* PROMPT: Exactly as written, give again the line with "и матрицу Лапласа?" and all subsequent lines through the end of the records.

(Pictures paired with source code)

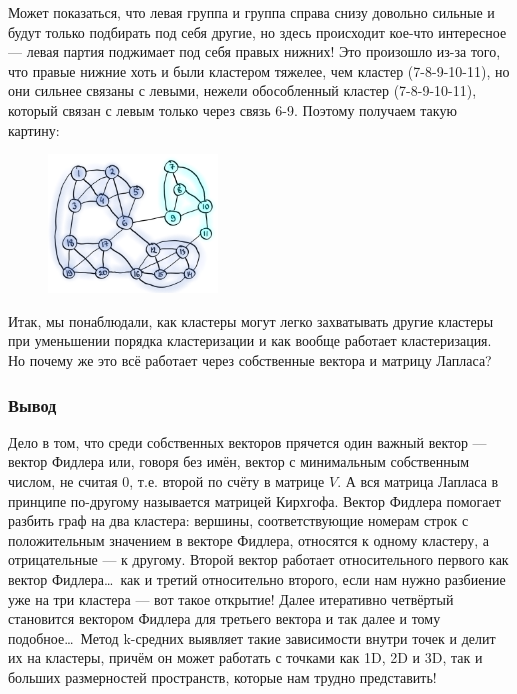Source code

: \documentclass[a3paper,14pt]{extarticle}
\begin{document}
Может показаться, что левая группа и группа справа снизу довольно сильные и будут только подбирать под себя другие, но здесь происходит кое-что интересное --- левая партия поджимает под себя правых нижних! Это произошло из-за того, что правые нижние хоть и были кластером тяжелее, чем кластер (7-8-9-10-11), но они сильнее связаны с левыми, нежели обособленный кластер (7-8-9-10-11), который связан с левым только через связь 6-9. Поэтому получаем такую картину:
\begin{figure}[h]
    \centering\includegraphics[width=0.4\textwidth]{1(2).png}
\end{figure}

\pagebreak\noindent Итак, мы понаблюдали, как кластеры могут легко захватывать другие кластеры при уменьшении порядка кластеризации и как вообще работает кластеризация. Но почему же это всё работает через собственные вектора и матрицу Лапласа?
\subsubsection*{\centering Вывод}
Дело в том, что среди собственных векторов прячется один важный вектор --- вектор Фидлера или, говоря без имён, вектор с минимальным собственным числом, не считая 0, т.е. второй по счёту в матрице $V$. А вся матрица Лапласа в принципе по-другому называется матрицей Кирхгофа. Вектор Фидлера помогает разбить граф на два кластера: вершины, соответствующие номерам строк с положительным значением в векторе Фидлера, относятся к одному кластеру, а отрицательные --- к другому. Второй вектор работает относительного первого как вектор Фидлера\dots\ как и третий относительно второго, если нам нужно разбиение уже на три кластера --- вот такое открытие! Далее итеративно четвёртый становится вектором Фидлера для третьего вектора и так далее и тому подобное\dots\ Метод k-средних выявляет такие зависимости внутри точек и делит их на кластеры, причём он может работать с точками как 1D, 2D и 3D, так и больших размерностей пространств, которые нам трудно представить!
\end{document}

* EXERCISE SOLUTION:
\pagebreak\noindent Итак, мы понаблюдали, как кластеры могут легко захватывать другие кластеры при уменьшении порядка кластеризации и как вообще работает кластеризация. Но почему же это всё работает через собственные вектора и матрицу Лапласа?
\subsubsection*{\centering Вывод}
Дело в том, что среди собственных векторов прячется один важный вектор --- вектор Фидлера или, говоря без имён, вектор с минимальным собственным числом, не считая 0, т.е. второй по счёту в матрице $V$. А вся матрица Лапласа в принципе по-другому называется матрицей Кирхгофа. Вектор Фидлера помогает разбить граф на два кластера: вершины, соответствующие номерам строк с положительным значением в векторе Фидлера, относятся к одному кластеру, а отрицательные --- к другому. Второй вектор работает относительного первого как вектор Фидлера\dots\ как и третий относительно второго, если нам нужно разбиение уже на три кластера --- вот такое открытие! Далее итеративно четвёртый становится вектором Фидлера для третьего вектора и так далее и тому подобное\dots\ Метод k-средних выявляет такие зависимости внутри точек и делит их на кластеры, причём он может работать с точками как 1D, 2D и 3D, так и больших размерностей пространств, которые нам трудно представить!
\end{document}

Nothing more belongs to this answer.